Brennpunkt »Russland und Ukraine« Auswirkungen auf die (Elektronik-)Lieferkette sind wahrscheinlich!

Distributions-Forum 2014
Wenn sich auch die Auswirkungen des Krisenherdes in der Ukraine derzeit noch nicht genau einschätzen lassen, so ist doch ein Einfluss auf das Komponentengeschäft zu erwarten, wie Branchenvertreter auf dem Markt&Technik Forum zur Zukunft der Distribution übereinstimmend bestätigen.

Hat der Russland/Ukraine Konflikt einen Einfluss auf die Elektronikbranche? Er hat! Darin sind sich nicht nur die Teilnehmer des Markt&Technik Forums »Die Zukunft der Distribution« einig. Auch der ZVEI betrachtet die Russland-Krise »mit Sorge«.

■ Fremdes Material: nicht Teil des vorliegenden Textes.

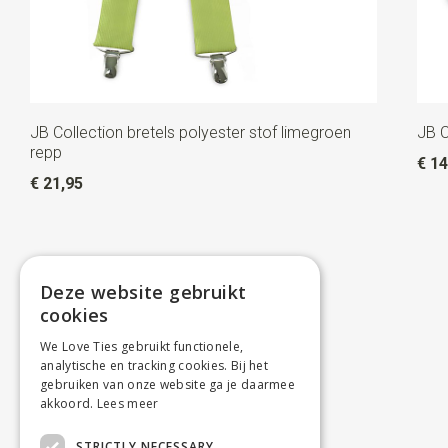
JB Collection bretels polyester stof limegroen
JB C
repp
€ 14
€ 21,95
Deze website gebruikt
cookies
We Love Ties gebruikt functionele,
analytische en tracking cookies. Bij het
gebruiken van onze website ga je daarmee
akkoord.
Lees meer
STRICTLY NECESSARY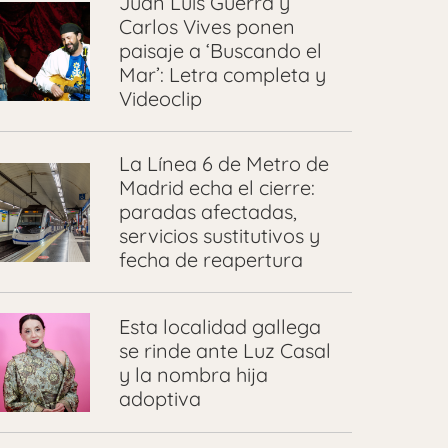
Juan Luis Guerra y
Carlos Vives ponen
paisaje a ‘Buscando el
Mar’: Letra completa y
Videoclip
La Línea 6 de Metro de
Madrid echa el cierre:
paradas afectadas,
servicios sustitutivos y
fecha de reapertura
Esta localidad gallega
se rinde ante Luz Casal
y la nombra hija
adoptiva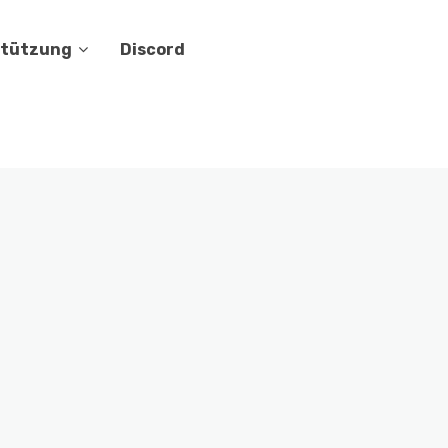
stützung
Discord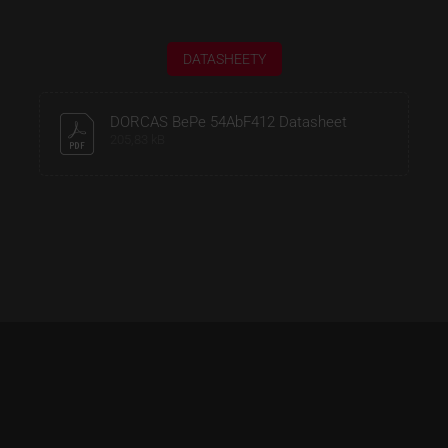
DATASHEETY
DORCAS BePe 54AbF412 Datasheet
205,83 kB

"Beeinträchtigungen des Handels würden sich auf unsere Branche auswirken", erklärte ZVEI-Präsident Friedhelm Loh diese Woche auf der Hannover Messe.

Wenn sich auch die Auswirkungen dieses Krisenherdes derzeit noch nicht genau einschätzen lassen, so ist doch ein Einfluss auf das Komponentengeschäft zu erwarten, wie Branchenvertreter übereinstimmend bestätigen. Das zeigt schon alleine der Blick in den Makrokosmos der Exportzahlen des ZVEI für die deutsche Elektroindustrie: Die unmittelbaren Exporte der deutschen Elektroindustrie nach Russland waren nach Angaben des ZVEI 2013 5,6 Milliarden Euro hoch. Sie markieren damit 3,5 Prozent der gesamten Elektroexporte. Im Abnehmer-Ranking belegt Russland Rang zehn. „Zwischen 2000 und 2013 haben sich die deutschen Elektroausfuhren nach Russland mehr als vervierfacht“, sagt ZVEI-Chefvolkswirt Dr. Andreas Gontermann. »Demgegenüber sind die Elektroexporte insgesamt nur um knapp die Hälfte gestiegen.«

Vergangenes Jahr kam der größte Beitrag zu den Branchenausfuhren nach Russland aus den Bereichen Automation (eine Milliarde Euro), Elektromedizin (552 Millionen Euro), Hausgeräte (532 Millionen Euro) und Energietechnik (516 Millionen Euro). Auf der Einfuhrseite spielt Russland mit einem 2013er Importwert von 224 Millionen Euro bzw. einem Anteil von 0,2 Prozent an den gesamten deutschen Elektroimporten eine wesentlich geringere Rolle als bei den Ausfuhren. Die Einfuhren aus der Ukraine liegen mit 263 Millionen Euro höher. Das Direktinvestitionsengagement der deutschen Elektroindustrie in Russland beläuft sich auf rund 1,2 Milliarden Euro - verglichen mit 57,2 Milliarden Euro weltweit.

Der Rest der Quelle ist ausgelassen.